== Segment start ==

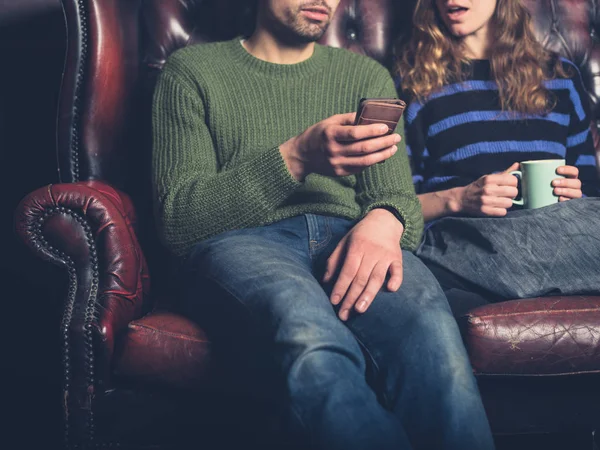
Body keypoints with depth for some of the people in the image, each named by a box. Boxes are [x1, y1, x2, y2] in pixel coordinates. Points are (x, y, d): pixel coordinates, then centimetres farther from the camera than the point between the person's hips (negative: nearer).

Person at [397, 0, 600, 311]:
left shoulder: (561, 76, 21)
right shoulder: (414, 82, 14)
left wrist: (574, 195, -2)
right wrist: (457, 199, -12)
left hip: (556, 228, 2)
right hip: (461, 238, -2)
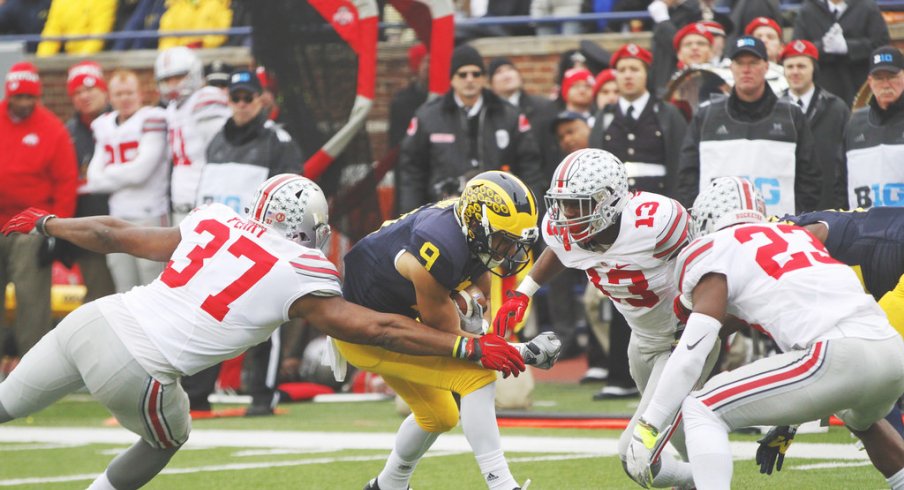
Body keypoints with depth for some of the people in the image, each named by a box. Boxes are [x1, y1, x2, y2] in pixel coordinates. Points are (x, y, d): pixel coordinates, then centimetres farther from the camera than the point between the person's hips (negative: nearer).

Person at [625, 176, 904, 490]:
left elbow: (692, 353, -2)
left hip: (839, 358, -7)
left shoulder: (716, 252, 9)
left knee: (702, 411, 2)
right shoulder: (797, 235, 31)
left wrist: (648, 427, 2)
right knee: (863, 420, 41)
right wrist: (786, 425, 46)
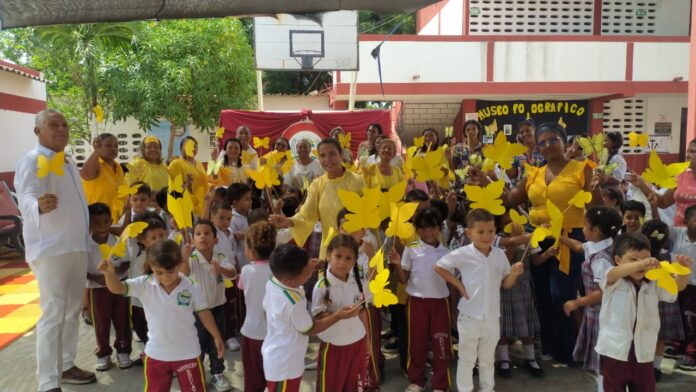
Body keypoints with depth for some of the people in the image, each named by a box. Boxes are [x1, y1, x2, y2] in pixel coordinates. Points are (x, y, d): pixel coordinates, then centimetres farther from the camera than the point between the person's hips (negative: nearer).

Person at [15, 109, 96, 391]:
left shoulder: (69, 162, 14)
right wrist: (39, 205, -52)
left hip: (77, 246, 9)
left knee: (72, 310, 16)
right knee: (53, 314, -9)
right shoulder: (31, 161, -12)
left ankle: (66, 365, 30)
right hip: (50, 249, -9)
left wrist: (95, 230, 25)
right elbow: (26, 199, -29)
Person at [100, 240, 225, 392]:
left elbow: (203, 312, -3)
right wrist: (110, 273, -42)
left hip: (187, 353, -2)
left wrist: (217, 336, 1)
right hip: (156, 353, 2)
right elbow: (117, 288, -21)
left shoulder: (191, 287, -14)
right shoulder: (145, 284, -12)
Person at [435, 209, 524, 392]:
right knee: (467, 359, 10)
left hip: (492, 317, 4)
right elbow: (439, 267, -4)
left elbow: (505, 284, 8)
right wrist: (459, 285, -9)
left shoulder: (500, 255, 0)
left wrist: (514, 274, -13)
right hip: (469, 316, -4)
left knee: (488, 359, 21)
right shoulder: (462, 254, -13)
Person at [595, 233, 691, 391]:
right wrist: (640, 264, -51)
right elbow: (613, 273, -32)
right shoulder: (614, 282, -10)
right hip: (614, 352, -4)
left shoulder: (653, 284, 5)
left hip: (643, 354, 4)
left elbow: (677, 286, 0)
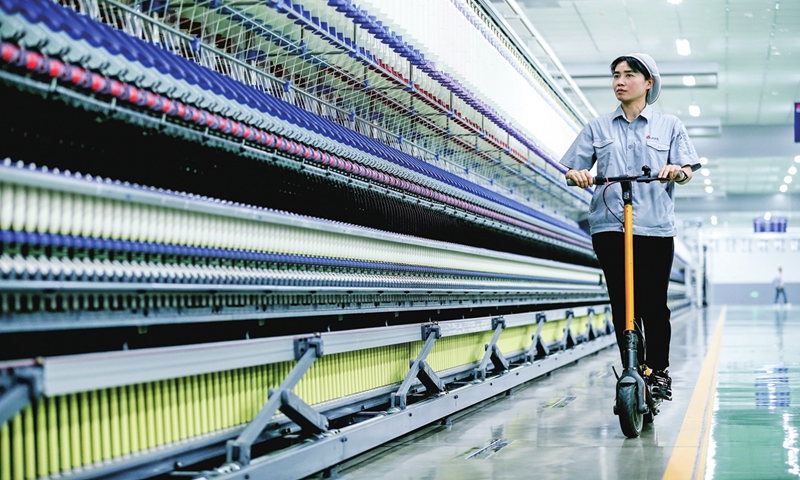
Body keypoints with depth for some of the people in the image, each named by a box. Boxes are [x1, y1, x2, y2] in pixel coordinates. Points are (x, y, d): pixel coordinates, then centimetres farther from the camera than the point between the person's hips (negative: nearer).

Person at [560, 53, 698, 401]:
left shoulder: (669, 126, 11)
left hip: (655, 227, -1)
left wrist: (676, 171, -19)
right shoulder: (598, 127, 15)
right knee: (621, 303, 0)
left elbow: (688, 170, 4)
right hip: (609, 226, 1)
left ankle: (659, 370, 10)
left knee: (653, 303, -4)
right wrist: (578, 174, -14)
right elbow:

== Segment end ==

### About this task
Rewrite all the lines above as a numbered list, skipping the blank lines and leaving out the pictures.

### Solution to this task
1. Body keypoints with depth for some of the people in the image, each named by a box. Boxes are [x1, y1, x2, y2] in pixel coordinates. Points are (x, y, d): pixel coordinates, then centimetres farther from the camera than the point between the person's hips (negative: nearer).
2. Person at [397, 0, 600, 311]:
3. left shoulder: (561, 76, 21)
4. right shoulder: (414, 82, 14)
5. left wrist: (574, 195, -2)
6. right wrist: (457, 199, -12)
7. left hip: (556, 228, 2)
8. right hip: (461, 238, -2)
9. Body keypoints with depth for some of the people in the image, each named by a box. Boxes are [x1, y1, x2, y2] in pixel coordinates. Points are (x, y, d): pixel coordinates, then centimetres farther from the camera than the point between the person's hips (negative: nearer).
10. Person at [625, 176, 904, 490]:
11. left elbow: (692, 353, -2)
12. left hip: (839, 358, -7)
13. left shoulder: (716, 252, 9)
14. left knee: (702, 411, 2)
15. right shoulder: (797, 235, 31)
16. left wrist: (648, 427, 2)
17. right knee: (863, 420, 41)
18. right wrist: (786, 425, 46)
19. Body keypoints with depth for some of the people in the image, each named by a box. Boxes are [x1, y1, x2, y2] in pixel coordinates. Points are (x, y, d): pixel coordinates, then centimetres farther from the camera than the point between the person's hips (negative: nearer).
20. Person at [15, 109, 96, 391]:
21. left shoulder: (69, 162, 14)
22. right wrist: (39, 205, -52)
23. left hip: (77, 246, 9)
24. left knee: (72, 310, 16)
25. right knee: (53, 314, -9)
26. right shoulder: (31, 161, -12)
27. left ankle: (66, 365, 30)
28. right hip: (50, 249, -9)
29. left wrist: (95, 230, 25)
30. right elbow: (26, 199, -29)
31. Person at [100, 240, 225, 392]:
32. left elbow: (203, 312, -3)
33. right wrist: (110, 273, -42)
34. left hip: (187, 353, -2)
35. left wrist: (217, 336, 1)
36. right hip: (156, 353, 2)
37. right elbow: (117, 288, -21)
38. left shoulder: (191, 287, -14)
39. right shoulder: (145, 284, -12)
40. Person at [435, 209, 524, 392]:
41. right knee: (467, 359, 10)
42. left hip: (492, 317, 4)
43. right elbow: (439, 267, -4)
44. left elbow: (505, 284, 8)
45. right wrist: (459, 285, -9)
46. left shoulder: (500, 255, 0)
47. left wrist: (514, 274, -13)
48. right hip: (469, 316, -4)
49. left knee: (488, 359, 21)
50. right shoulder: (462, 254, -13)
51. Person at [595, 233, 691, 391]:
52. right wrist: (640, 264, -51)
53. right elbow: (613, 273, -32)
54. right shoulder: (614, 282, -10)
55. right hip: (614, 352, -4)
56. left shoulder: (653, 284, 5)
57. left hip: (643, 354, 4)
58. left elbow: (677, 286, 0)
59. Body keypoints with depth for some of the people in the image, each named by a box. Boxes are [x1, y1, x2, y2] in pixel coordinates. Points are (x, y, d): pixel coordinates, then centimetres farther from the camera than the point between the person's hips (negative: nearer).
60. Person at [560, 53, 698, 401]:
61. left shoulder: (669, 126, 11)
62. left hip: (655, 227, -1)
63. left wrist: (676, 171, -19)
64. right shoulder: (598, 127, 15)
65. right knee: (621, 303, 0)
66. left elbow: (688, 170, 4)
67. right hip: (609, 226, 1)
68. left ankle: (659, 370, 10)
69. left knee: (653, 303, -4)
70. right wrist: (578, 174, -14)
71. right elbow:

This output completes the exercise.